2) See Alexander Hamilton, who told us that in order to understand the legal terms written in the Constitution, we would find their meaning in the English common law. Therefore, "natural born" in the Constitution meant what "natural born" had always meant in the common law.
There are two different paths to the exact same conclusion. There is no other viable path to any different conclusion. There's only a bunch of bull**** speculation and nonsense claim that we supposedly used the idea of some Swiss philosopher, who didn't even use the term "natural born citizen" in the passage cited, and who was never quoted on citizenship by ANY of the Founders.
Birthers are idiots.
But I repeat myself.
Section 301(g) of the Immigration and NATURALIZATION Act
Does that help?
STATE LAW IS NOT RELEVANT.
No. I'm quite well aware that Bingham used the words "subject to no foreign sovereignty."
I'm also quite well aware that he never once stated those words included the children of non-citizen immigrants, was present in the House when James Falconer Wilson quoted Rawle saying that the children born in the United States of alien parents were themselves natural born citizens, and "entitled to all the rights and privileges appertaining to that capacity," and didn't raise the slightest objection, and himself equated "natural born citizen" and "born a citizen." And that he also later DROPPED the words "not subject to any foreign sovereignty" in favor of "subject to the jurisdiction of the United States."
So all the evidence says that what Bingham MEANT by "subject to no foreign sovereignty" absolutely did not include the children of resident aliens.
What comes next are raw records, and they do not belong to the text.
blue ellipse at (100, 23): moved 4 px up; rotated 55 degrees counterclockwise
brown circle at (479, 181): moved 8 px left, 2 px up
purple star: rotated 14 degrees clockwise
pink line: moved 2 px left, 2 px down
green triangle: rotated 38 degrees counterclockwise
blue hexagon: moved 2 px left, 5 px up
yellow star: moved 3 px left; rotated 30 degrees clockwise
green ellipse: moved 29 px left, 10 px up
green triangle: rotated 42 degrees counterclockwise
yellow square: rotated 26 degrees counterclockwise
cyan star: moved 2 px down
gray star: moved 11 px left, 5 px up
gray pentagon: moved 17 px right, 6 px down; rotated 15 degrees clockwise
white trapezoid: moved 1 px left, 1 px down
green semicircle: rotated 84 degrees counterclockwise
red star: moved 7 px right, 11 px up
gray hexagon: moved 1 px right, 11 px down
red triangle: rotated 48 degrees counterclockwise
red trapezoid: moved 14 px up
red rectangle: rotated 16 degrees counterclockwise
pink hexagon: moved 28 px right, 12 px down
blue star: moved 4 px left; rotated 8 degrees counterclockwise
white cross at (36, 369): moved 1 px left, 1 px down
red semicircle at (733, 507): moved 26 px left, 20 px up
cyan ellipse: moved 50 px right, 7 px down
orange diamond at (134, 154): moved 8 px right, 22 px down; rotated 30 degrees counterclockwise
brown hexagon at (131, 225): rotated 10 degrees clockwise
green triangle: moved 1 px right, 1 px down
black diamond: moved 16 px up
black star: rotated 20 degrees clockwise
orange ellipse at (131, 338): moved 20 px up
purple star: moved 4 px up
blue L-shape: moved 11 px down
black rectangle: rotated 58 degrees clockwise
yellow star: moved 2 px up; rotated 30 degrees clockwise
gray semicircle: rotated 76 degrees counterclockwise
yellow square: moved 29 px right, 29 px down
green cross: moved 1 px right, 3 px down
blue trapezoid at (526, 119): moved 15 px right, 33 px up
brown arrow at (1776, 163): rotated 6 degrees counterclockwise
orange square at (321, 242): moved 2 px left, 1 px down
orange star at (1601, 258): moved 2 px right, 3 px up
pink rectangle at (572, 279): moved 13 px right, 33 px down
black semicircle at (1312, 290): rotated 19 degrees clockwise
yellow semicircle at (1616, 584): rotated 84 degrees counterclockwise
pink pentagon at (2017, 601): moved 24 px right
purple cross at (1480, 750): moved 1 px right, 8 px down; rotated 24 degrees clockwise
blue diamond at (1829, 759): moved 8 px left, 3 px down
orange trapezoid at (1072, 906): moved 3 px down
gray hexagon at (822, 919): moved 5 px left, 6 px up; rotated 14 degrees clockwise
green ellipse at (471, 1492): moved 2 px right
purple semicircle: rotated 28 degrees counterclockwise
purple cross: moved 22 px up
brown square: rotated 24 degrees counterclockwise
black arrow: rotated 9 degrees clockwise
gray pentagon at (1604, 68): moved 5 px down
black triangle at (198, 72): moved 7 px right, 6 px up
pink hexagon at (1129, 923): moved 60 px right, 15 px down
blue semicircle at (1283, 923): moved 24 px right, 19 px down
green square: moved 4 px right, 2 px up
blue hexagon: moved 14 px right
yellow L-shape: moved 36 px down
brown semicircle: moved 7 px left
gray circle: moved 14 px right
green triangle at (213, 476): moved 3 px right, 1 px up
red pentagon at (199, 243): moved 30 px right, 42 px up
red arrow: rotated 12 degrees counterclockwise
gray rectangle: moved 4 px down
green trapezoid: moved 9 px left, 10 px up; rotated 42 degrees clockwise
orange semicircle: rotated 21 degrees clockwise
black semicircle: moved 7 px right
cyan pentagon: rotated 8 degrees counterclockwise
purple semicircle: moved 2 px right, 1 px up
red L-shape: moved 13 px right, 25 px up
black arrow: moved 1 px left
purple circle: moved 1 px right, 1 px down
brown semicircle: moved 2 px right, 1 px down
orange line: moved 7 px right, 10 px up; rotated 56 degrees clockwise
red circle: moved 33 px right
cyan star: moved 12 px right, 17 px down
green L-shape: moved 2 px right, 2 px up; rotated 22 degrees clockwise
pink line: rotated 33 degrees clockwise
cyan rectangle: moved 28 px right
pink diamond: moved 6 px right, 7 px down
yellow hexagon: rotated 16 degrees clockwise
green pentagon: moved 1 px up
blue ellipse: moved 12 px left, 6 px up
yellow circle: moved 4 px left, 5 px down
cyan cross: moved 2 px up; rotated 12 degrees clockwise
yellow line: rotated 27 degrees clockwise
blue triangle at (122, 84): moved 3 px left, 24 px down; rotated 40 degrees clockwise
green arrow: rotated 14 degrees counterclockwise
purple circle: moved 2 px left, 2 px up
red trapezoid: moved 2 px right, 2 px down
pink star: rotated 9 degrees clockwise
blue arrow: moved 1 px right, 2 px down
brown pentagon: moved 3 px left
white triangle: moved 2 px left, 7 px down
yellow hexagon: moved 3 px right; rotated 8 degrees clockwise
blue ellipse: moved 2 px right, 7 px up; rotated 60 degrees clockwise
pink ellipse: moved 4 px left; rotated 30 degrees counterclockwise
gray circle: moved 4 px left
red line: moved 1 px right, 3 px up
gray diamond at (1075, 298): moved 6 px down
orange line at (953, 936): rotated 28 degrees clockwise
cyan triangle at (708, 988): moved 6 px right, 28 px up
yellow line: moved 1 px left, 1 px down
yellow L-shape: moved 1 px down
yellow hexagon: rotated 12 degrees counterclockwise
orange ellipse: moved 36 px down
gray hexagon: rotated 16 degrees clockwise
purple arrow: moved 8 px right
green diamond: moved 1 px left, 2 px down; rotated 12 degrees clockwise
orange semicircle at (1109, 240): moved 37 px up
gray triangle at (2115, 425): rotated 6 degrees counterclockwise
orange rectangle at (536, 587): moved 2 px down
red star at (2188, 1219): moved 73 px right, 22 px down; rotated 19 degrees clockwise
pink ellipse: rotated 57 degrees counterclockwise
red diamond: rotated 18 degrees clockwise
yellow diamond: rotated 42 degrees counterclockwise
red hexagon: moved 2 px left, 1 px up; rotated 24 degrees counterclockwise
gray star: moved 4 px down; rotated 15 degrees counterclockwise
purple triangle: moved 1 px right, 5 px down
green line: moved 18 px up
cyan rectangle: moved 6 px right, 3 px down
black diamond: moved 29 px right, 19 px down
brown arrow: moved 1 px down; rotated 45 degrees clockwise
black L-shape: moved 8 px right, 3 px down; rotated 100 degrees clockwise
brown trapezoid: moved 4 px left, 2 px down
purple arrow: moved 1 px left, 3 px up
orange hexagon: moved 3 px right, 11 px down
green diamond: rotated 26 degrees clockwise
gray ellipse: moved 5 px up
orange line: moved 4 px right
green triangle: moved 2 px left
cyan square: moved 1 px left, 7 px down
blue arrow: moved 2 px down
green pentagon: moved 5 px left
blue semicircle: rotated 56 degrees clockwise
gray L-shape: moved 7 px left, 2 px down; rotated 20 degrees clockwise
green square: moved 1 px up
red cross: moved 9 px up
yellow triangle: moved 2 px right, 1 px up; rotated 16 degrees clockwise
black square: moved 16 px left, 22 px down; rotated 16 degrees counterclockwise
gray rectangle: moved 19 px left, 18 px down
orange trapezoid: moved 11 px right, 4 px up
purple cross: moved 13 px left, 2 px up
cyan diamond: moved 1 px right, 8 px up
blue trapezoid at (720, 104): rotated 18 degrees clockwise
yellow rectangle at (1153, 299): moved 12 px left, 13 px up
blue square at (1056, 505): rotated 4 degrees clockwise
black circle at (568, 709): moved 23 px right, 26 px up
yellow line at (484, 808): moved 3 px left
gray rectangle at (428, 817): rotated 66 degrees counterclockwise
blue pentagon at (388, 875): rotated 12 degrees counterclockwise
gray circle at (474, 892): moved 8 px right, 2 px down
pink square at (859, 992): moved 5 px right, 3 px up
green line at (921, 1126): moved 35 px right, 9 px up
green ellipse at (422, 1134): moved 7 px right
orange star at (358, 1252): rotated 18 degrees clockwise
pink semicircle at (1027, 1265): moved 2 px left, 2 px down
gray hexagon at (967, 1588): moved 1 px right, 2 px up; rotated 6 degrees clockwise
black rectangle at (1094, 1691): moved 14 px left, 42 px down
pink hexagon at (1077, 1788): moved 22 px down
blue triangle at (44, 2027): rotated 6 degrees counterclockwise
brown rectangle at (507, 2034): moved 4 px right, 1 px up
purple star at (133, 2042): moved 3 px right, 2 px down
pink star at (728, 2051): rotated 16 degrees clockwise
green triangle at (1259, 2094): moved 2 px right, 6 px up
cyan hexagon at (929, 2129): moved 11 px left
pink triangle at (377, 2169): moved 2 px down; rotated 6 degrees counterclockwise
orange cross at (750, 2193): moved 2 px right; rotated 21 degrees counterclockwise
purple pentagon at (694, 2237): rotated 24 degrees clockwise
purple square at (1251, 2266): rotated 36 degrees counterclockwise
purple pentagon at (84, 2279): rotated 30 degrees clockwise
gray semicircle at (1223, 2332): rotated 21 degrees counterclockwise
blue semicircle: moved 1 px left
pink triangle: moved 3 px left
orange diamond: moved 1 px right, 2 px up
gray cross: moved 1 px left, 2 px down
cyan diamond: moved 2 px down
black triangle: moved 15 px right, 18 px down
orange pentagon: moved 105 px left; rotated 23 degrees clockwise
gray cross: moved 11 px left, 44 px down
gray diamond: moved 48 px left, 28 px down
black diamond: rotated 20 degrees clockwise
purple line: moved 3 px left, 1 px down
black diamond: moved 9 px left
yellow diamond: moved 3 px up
You know this, of course, because we've been over it many times. You just want to continue to propagandize BS. You're a troll.
Yeah? Well then how did they miss this?
They missed Samuel Roberts because he was insignificant as a little State legal authority and completely contradicted by far more authoritative national authorities such as Rawle and Tucker, and they missed the Pennsylvania Constitution because it had nothing to say on the matter.
So once again, you spin total bull****. Do you ever get tired of doing so? Apparently not.
HAHAHAHAHA!
You'd better tell that to your idiot compatriot DiogenesLamp, because he's posting copies of the Pennsylvania State Constitution.